▸ Prompt: Among the lines below, count those containing the word "pairs". Give the number only.

========================================================================

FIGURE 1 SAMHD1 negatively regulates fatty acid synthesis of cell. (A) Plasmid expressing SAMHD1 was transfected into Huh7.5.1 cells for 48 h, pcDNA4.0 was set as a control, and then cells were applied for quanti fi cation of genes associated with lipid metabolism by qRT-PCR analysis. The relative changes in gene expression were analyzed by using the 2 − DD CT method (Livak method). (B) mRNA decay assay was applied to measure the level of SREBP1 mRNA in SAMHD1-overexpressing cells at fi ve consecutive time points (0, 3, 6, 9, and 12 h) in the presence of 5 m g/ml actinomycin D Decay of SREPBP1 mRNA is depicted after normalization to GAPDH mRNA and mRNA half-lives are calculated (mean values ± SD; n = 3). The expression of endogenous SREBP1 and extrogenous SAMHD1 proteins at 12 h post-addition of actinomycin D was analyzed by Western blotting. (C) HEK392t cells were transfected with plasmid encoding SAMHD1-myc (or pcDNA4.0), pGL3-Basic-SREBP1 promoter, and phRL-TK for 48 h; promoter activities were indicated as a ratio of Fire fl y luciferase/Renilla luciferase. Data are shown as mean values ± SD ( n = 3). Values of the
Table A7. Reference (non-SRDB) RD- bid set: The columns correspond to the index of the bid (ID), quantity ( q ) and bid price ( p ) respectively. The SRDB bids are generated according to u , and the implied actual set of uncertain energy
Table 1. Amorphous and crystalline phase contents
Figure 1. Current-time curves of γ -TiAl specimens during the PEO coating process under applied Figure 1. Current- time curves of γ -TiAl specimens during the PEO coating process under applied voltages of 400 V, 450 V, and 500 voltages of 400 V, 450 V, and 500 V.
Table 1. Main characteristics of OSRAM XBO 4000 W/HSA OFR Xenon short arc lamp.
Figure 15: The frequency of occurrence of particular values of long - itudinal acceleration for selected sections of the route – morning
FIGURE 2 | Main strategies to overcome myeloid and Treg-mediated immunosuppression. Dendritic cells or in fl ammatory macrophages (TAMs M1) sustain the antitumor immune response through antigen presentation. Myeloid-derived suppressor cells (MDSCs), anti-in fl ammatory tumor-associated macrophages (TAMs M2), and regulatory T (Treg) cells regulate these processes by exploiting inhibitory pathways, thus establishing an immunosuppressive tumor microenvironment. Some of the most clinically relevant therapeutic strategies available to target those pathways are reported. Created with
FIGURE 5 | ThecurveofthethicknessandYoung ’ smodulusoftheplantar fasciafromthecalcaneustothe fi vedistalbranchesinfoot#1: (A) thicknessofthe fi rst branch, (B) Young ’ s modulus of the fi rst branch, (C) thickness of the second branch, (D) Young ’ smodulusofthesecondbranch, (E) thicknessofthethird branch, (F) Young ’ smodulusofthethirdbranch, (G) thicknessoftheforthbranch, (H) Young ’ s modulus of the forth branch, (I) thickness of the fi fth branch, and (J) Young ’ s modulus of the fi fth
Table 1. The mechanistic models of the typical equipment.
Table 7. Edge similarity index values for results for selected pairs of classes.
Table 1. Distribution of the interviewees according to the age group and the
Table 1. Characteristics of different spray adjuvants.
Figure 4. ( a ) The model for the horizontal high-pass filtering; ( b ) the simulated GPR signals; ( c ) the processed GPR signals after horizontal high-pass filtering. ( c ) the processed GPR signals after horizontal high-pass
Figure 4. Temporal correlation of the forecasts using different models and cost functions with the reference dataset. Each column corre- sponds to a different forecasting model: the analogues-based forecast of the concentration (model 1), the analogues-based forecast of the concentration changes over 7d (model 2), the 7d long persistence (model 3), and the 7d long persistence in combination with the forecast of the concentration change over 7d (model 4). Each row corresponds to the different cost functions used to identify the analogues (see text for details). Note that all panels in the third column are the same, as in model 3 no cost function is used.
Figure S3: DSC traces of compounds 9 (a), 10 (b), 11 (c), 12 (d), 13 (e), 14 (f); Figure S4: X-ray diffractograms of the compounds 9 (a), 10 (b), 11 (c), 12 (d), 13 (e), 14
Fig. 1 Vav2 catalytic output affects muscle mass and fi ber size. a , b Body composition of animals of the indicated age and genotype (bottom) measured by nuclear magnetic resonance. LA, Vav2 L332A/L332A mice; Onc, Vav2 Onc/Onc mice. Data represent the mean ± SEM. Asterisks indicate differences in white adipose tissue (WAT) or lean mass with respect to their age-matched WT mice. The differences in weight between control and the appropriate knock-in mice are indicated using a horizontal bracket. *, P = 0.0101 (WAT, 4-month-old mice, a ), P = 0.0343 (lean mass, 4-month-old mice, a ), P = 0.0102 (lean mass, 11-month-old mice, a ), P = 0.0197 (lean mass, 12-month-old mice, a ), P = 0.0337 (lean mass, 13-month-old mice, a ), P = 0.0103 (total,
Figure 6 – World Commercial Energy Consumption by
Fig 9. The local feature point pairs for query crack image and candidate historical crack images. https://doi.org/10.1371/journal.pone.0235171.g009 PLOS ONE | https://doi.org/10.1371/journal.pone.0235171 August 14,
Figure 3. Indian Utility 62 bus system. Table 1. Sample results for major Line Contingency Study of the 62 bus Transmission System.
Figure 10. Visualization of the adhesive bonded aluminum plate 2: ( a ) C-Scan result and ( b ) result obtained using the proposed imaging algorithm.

========================================================================

▸ Task response: 2